Source records:
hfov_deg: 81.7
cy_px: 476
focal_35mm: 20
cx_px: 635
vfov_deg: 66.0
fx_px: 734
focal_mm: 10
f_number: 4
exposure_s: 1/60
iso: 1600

* * *

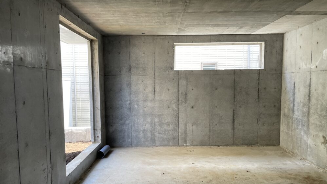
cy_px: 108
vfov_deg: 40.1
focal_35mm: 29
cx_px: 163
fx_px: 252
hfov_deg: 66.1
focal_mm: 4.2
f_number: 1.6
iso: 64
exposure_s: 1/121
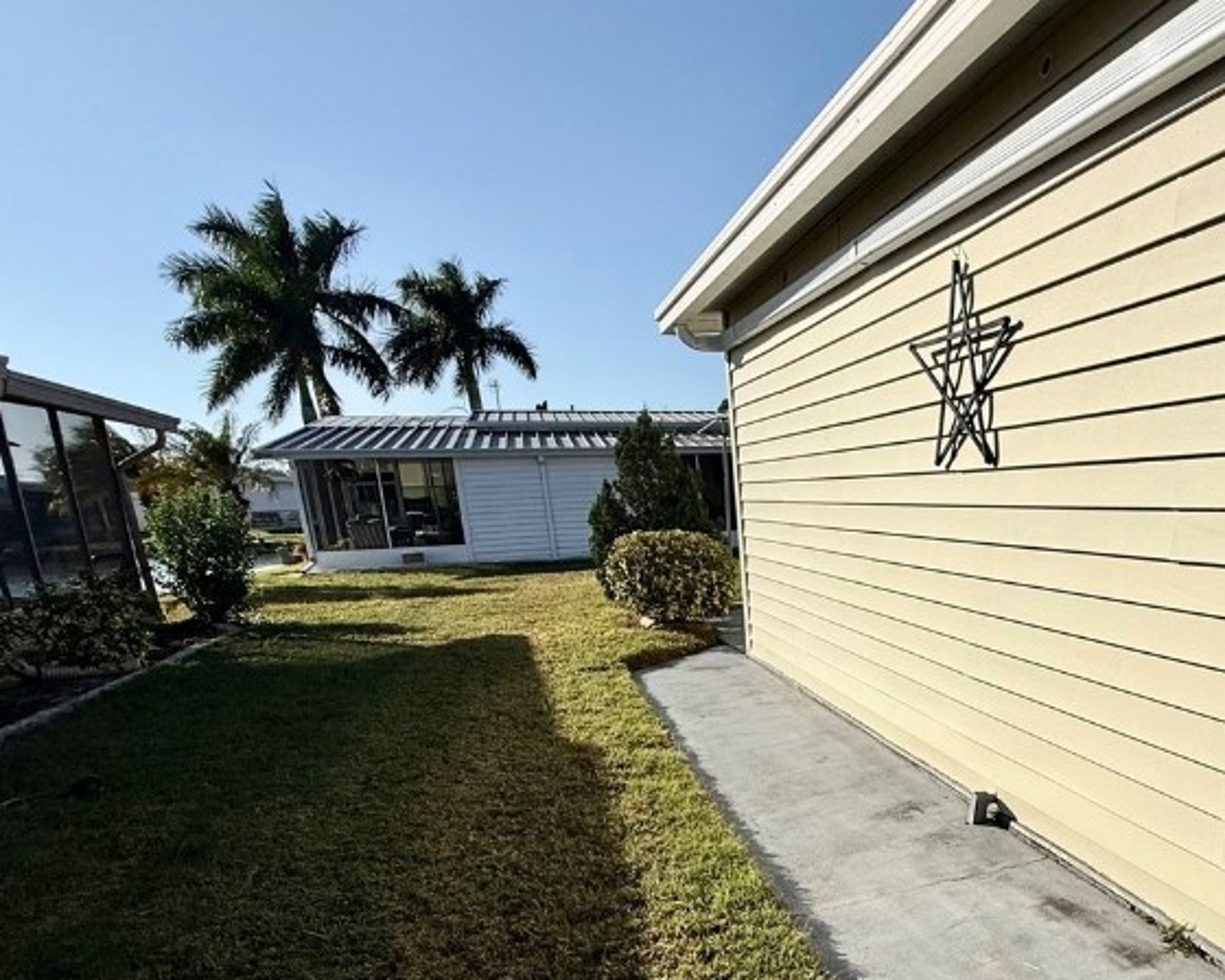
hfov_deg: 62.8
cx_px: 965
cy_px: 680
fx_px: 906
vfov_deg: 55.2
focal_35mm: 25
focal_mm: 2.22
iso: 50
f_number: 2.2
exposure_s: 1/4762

What this task involves: Each line between the one holding "hfov_deg: 66.1" and the one holding "exposure_s: 1/4762", inclusive, should be copied exactly as it appears above, and pictures should be omitted.

Solution:
hfov_deg: 66.1
focal_mm: 4.2
f_number: 1.6
iso: 64
exposure_s: 1/121
hfov_deg: 62.8
cx_px: 965
cy_px: 680
fx_px: 906
vfov_deg: 55.2
focal_35mm: 25
focal_mm: 2.22
iso: 50
f_number: 2.2
exposure_s: 1/4762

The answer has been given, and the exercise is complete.